VOL. 123 | NO. 64 | Tuesday, April 1, 2008
Wharton Budget Proposal Expected to be $23.5M in the Red
By Bill Dries
Shelby County Mayor AC Wharton Jr. told County Commissioners Monday that his upcoming budget proposal will have nearly $23.5 million in red ink.
Wharton’s budget message today was required by the county charter. But Wharton did not present a detailed budget plan. Property Assessor Rita Clark is still preparing critical property tax calculations that will determine how much revenue county government can expect in the fiscal year that begins in July. Those projections including how much revenue a penny in the property tax rate produces are expected in about two weeks.
Wharton and County Chief Administrative Officer Jim Huntzicker had earlier projected about a $17 million gap between revenues and expenditures for the coming fiscal year.
But in a letter sent today to the commission, Wharton said the new numbers are the result of an expected one percent decline in property tax collections. Other factors include a four percent inflationary increase in the cost of maintaining the current level of services county government provides. There is also expected to be a $1.6 million drop in revenue from the Register’s office because of the reduced volume of real estate transactions.

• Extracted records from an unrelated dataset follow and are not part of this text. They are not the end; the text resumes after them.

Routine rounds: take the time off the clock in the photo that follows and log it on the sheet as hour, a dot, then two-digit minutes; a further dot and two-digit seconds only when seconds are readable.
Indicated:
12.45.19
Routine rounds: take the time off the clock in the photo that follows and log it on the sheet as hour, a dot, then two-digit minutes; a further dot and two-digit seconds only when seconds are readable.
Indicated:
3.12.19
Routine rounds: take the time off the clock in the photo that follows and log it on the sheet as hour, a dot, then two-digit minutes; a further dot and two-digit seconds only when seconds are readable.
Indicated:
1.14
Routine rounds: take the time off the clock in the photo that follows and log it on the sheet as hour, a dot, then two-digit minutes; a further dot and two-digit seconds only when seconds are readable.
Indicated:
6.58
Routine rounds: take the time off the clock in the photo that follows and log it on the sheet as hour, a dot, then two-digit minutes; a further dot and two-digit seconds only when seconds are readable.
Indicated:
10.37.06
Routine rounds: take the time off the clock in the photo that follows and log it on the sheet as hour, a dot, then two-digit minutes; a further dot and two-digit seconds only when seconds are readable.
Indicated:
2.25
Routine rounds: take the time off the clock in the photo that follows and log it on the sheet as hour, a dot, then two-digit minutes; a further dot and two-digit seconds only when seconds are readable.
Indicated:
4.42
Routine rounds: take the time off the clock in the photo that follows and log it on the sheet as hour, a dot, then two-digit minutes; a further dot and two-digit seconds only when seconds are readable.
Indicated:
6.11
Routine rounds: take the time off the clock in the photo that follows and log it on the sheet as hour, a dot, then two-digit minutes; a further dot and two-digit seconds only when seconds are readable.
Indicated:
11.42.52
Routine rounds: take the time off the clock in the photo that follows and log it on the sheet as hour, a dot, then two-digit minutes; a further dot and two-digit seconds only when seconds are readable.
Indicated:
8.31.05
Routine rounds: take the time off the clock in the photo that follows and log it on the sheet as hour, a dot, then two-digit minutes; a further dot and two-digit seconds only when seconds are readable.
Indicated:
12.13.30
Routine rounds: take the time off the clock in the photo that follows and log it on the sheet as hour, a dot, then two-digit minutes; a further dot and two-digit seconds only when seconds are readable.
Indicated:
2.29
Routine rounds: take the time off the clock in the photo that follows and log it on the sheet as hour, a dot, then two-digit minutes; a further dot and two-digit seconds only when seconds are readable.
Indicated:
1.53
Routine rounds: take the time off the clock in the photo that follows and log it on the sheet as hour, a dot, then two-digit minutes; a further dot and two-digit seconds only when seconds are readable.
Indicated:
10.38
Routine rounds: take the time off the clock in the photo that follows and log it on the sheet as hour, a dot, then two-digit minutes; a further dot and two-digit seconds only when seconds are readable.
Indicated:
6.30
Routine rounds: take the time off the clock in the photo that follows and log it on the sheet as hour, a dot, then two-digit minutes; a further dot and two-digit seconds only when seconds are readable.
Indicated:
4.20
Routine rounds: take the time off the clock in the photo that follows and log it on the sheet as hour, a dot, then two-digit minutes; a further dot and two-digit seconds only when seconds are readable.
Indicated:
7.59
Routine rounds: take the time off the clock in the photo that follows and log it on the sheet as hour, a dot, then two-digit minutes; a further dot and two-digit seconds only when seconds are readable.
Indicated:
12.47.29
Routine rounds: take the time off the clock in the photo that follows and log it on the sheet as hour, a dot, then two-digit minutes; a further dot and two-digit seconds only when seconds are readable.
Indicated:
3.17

Wharton’s operating budget proposal will total $1.1 billion, which is $10 million less than the current county budget.
Wharton told commissioners that for the time being he is not taking any position on whether the red ink should be mopped up with a property tax hike, drastic budget cuts or some combination of the two that he referred to as a “hybrid” position. He acknowledged that all three options have a block of votes on the 13-member commission, which will have the final word on what the budget looks like.
“None of us wants to increase property taxes,” Wharton wrote in his letter to commissioners. “However, this may be required at some level given the current structure of county government.”
Wharton also again emphasized his belief that the county’s budget problems are caused by the “inefficient” structure of county government and the lack of line-item veto power for the mayor’s office.
Look for a more detailed story including reaction from commissioners in Wednesday’s edition of The Daily News.
Meanwhile, the commission today appointed Karen Camper as the new State Representative from District 87. She fills the vacancy created by the death last month of Gary Rowe and will serve the remaining nine months left in his term of office. Camper got nine votes on the commission, besting rivals Jennings Bernard and Andrew Rome Withers. Camper was a candidate in last year’s City Council elections and said today she intends to run for a full two-year term in the District 87 seat starting with the August primaries. Thursday at noon is the filing deadline.